Estonia’s history is similar to that of Latvia and Lithuania. It was part of the Swedish Empire from 1561 until 1710. It would then become part of the Russian Empire until World War I, when it gained its independence in 1920. For its 20th birthday in 1940, it was annexed by the USSR. One year later, it was occupied by Germany, and then reconquered by the USSR in 1944. During Stalin’s reign, many Estonians were sent into exile in Siberia, which seemed to be the standard Soviet solution to dealing with dissidents (or prospective ones). Although television was highly regulated in the Soviet Union, because Estonia is situated so close to Finland, many Estonians were able to receive Finnish broadcasting, and thus get a better exposure to life outside the Iron Curtain than most other Soviet citizens.

flag of estonia

Starting in August 1988, Estonia began the “Singing Revolution” at the Tallinn Song Festival Grounds, where Estonians sang patriotic and pro-independence songs. This led to the Estonian Soviet Socialist Republic releasing the Estonian Sovereignty Declaration, which proclaimed that its parliament’s laws should have precedence over Soviet ones. In 1989, 2 million people in the 3 Baltic countries (Estonia, Latvia, and Lithuania) locked hands in the “Baltic Way,” forming a human chain that extended across these nations to raise awareness in Western countries. Estonia officially declared its independence on August 20th, 1991. Although the USSR attempted to take control of Tallinn’s TV Tower the following day, it recognized the nation’s independence a month later. Estonia has since been integrated into the European Union, the Eurozone, the Schengen area, and NATO. Its government is a leader in digitalization of public services, including an electronic ID and residency system, and online voting.

Tallinn Old Town

Tallinn’s Vanalinn (or Old Town) is an impressive city that dates back to the 13th century. It is surrounded by walls peppered with small turrets that serve as a defensive fortification. One of these is the Kiek in de Kok tower, from which one can access a discreet underground network of tunnels that spans the entire city. The entire neighbourhood has been declared a UNESCO World Heritage site. Tallinn reminded me a lot of Provins, a medieval town on the outskirts of Paris, except in Tallinn absolutely everywhere you turn there is some new ancient stunning structure to marvel at.

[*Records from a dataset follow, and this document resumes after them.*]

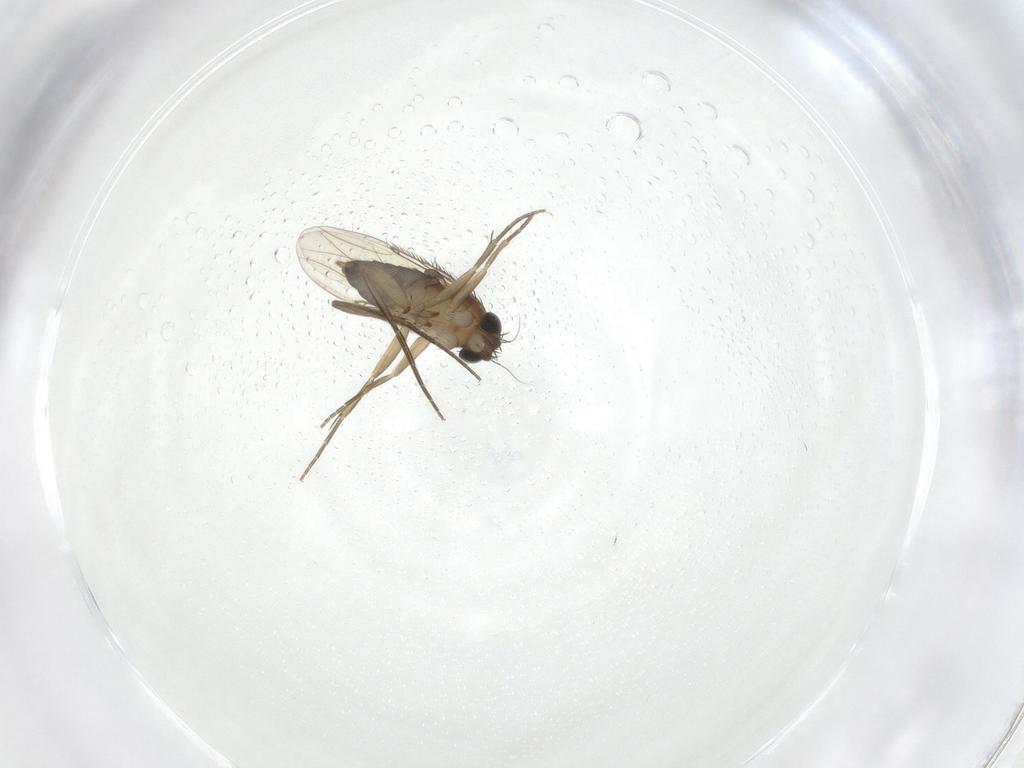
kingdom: Animalia
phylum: Arthropoda
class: Insecta
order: Diptera
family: Phoridae
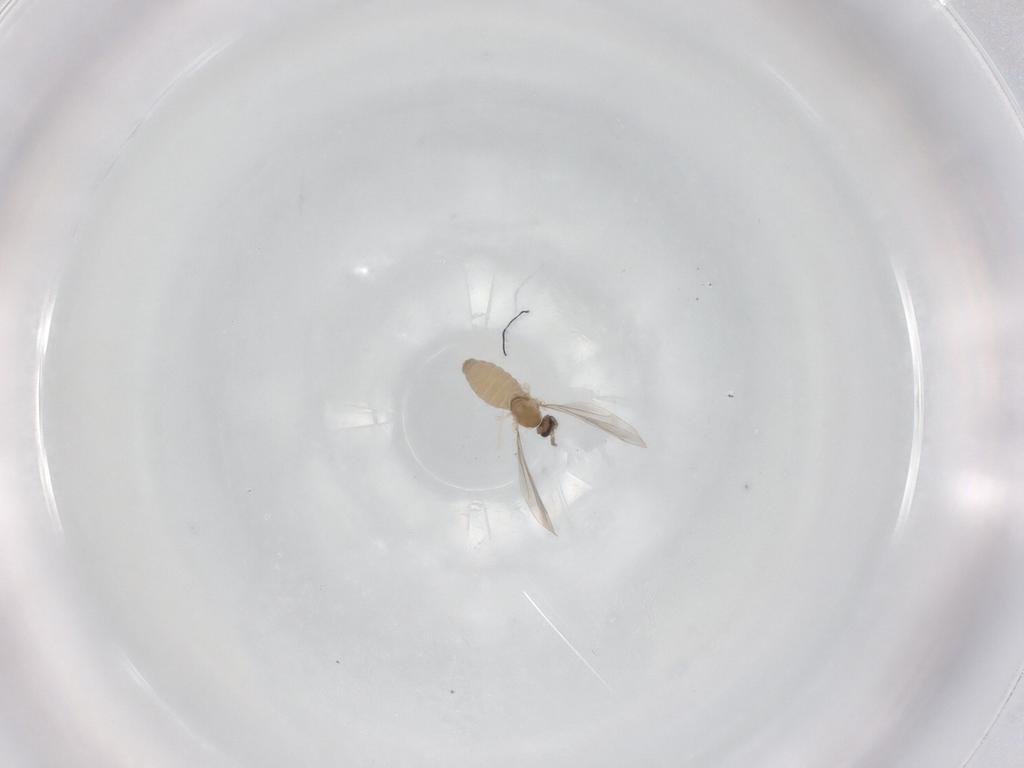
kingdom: Animalia
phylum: Arthropoda
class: Insecta
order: Diptera
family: Cecidomyiidae
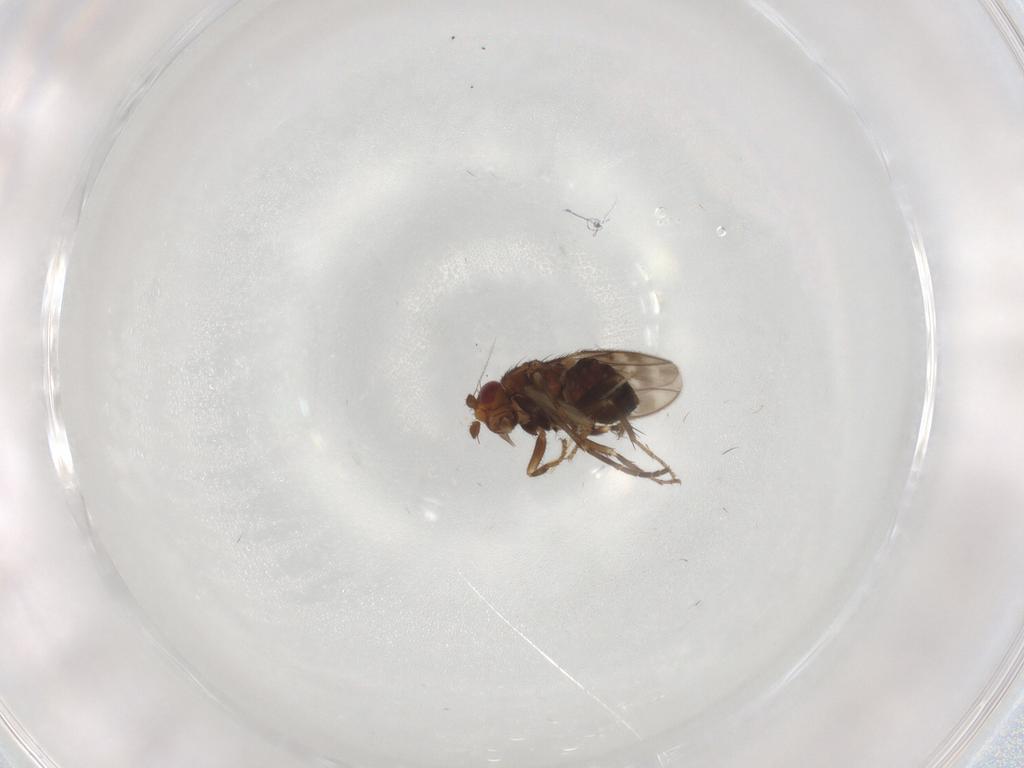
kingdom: Animalia
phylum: Arthropoda
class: Insecta
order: Diptera
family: Sphaeroceridae
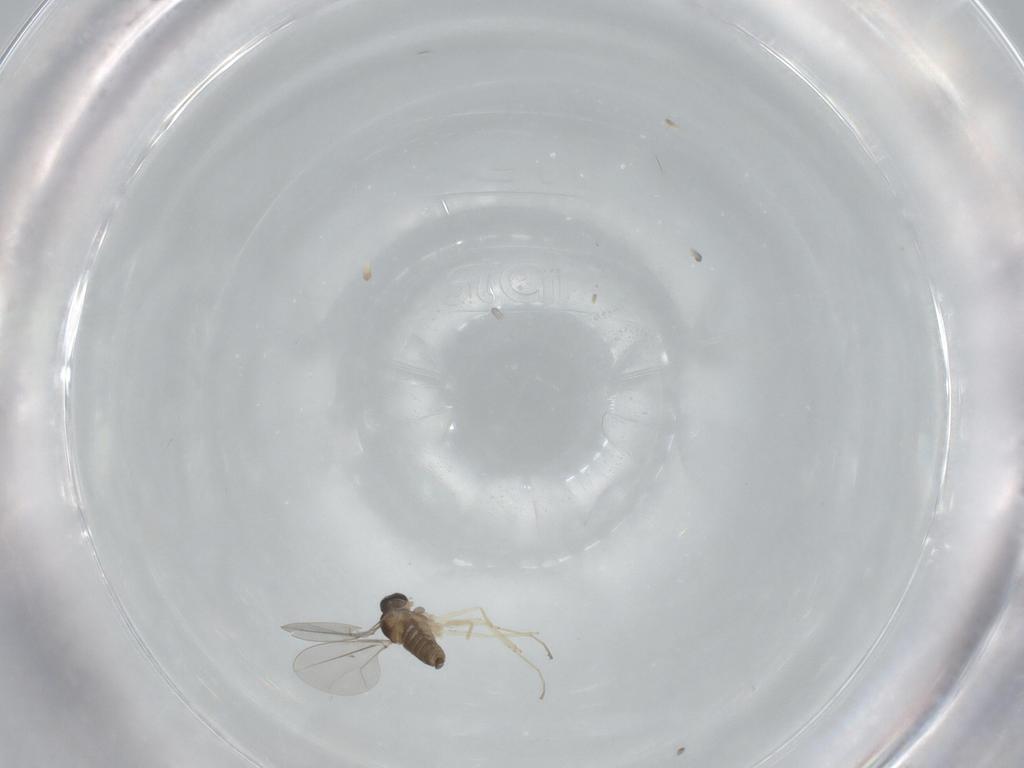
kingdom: Animalia
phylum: Arthropoda
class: Insecta
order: Diptera
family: Cecidomyiidae
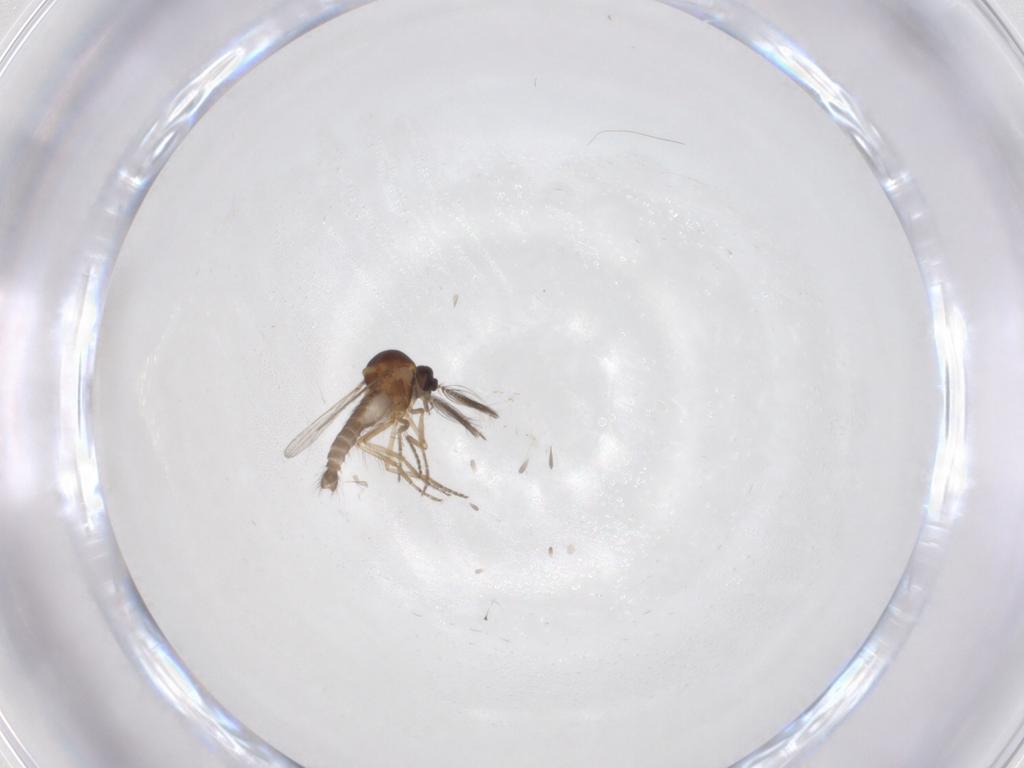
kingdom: Animalia
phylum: Arthropoda
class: Insecta
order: Diptera
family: Ceratopogonidae
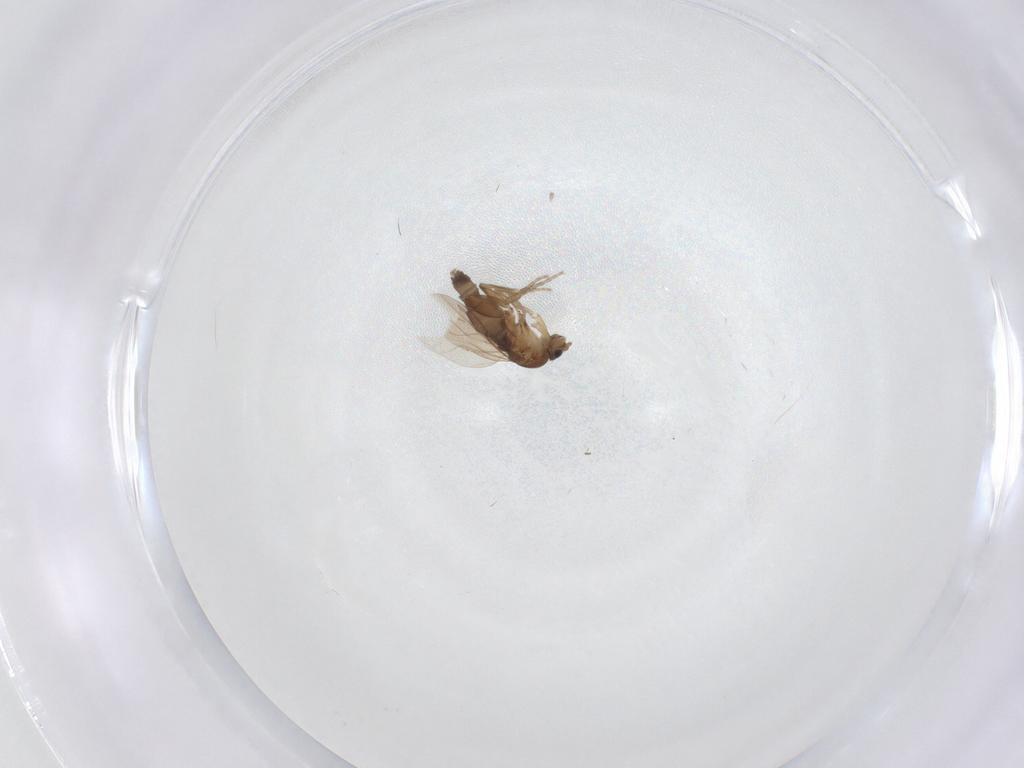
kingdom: Animalia
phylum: Arthropoda
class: Insecta
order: Diptera
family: Phoridae
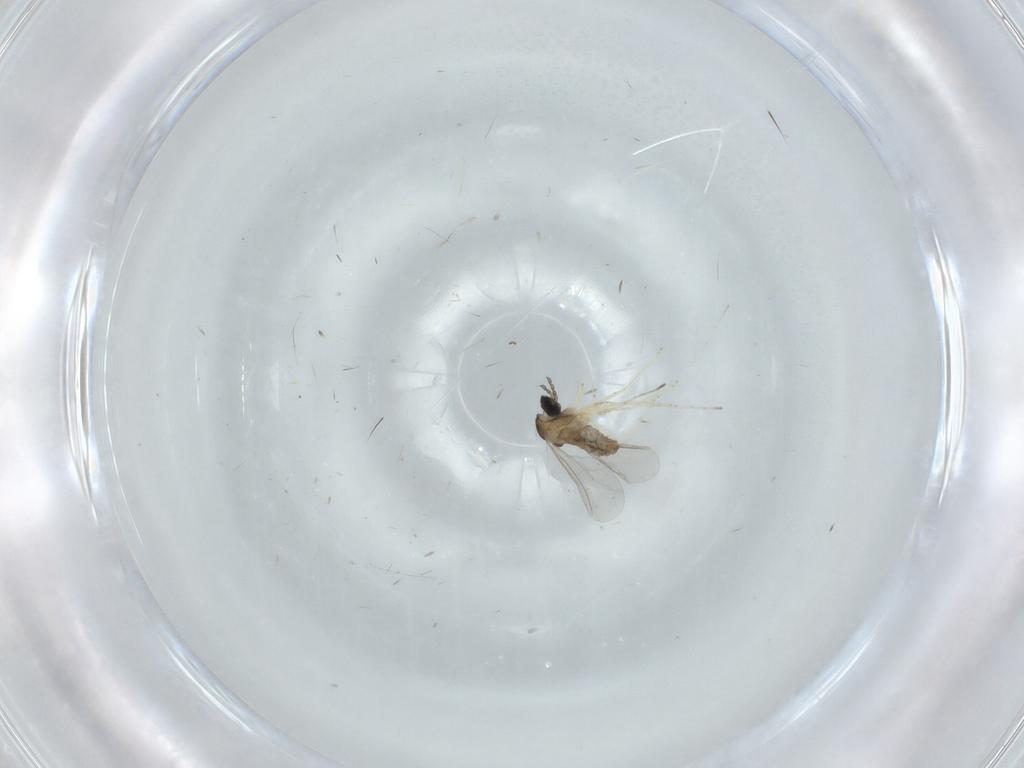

alleyway in the vanalinn old town district of tallinn

Tallinn TV Tower

Tallinn’s TV Tower was built in 1980. It is located in the middle of a verdant nature preserve just east of the city. The tower’s viewing platform offers an impressive view of the city, the bay, and the nearby forests. Several parts of the floor are built in glass so that you can see a few hundred meters directly below you. When Estonia declared independence from the USSR in 1991, Soviet paratroopers attempted to seize this tower; however, a small group of Estonian defenders locked themselves inside and prevented it from being taken. It has since become a symbol of Estonian freedom and modernity.

tallinn tv tower viewed from below
tallinn tv tower viewed from the observation deck

Nevsky Cathedral

This impressive Orthodox cathedral was built in 1900, when Estonia was part of the Russian Empire. After gaining independence in 1920, Estonians considered demolishing it because it was a symbol of the empire they had fought against, but ultimately chose not to. It is named after the 13th century Russian hero Alexander Nevsky, who was a prince in Kievan Rus. He earned his name when he repelled an attempted Swedish invasion across the Neva River. He cooperated with the Mongol Golden Horde to prevent his people from being subjugated by the Catholic European powers that wanted to expand their influence in the region. For this, he became a saint in Orthodox Christianity.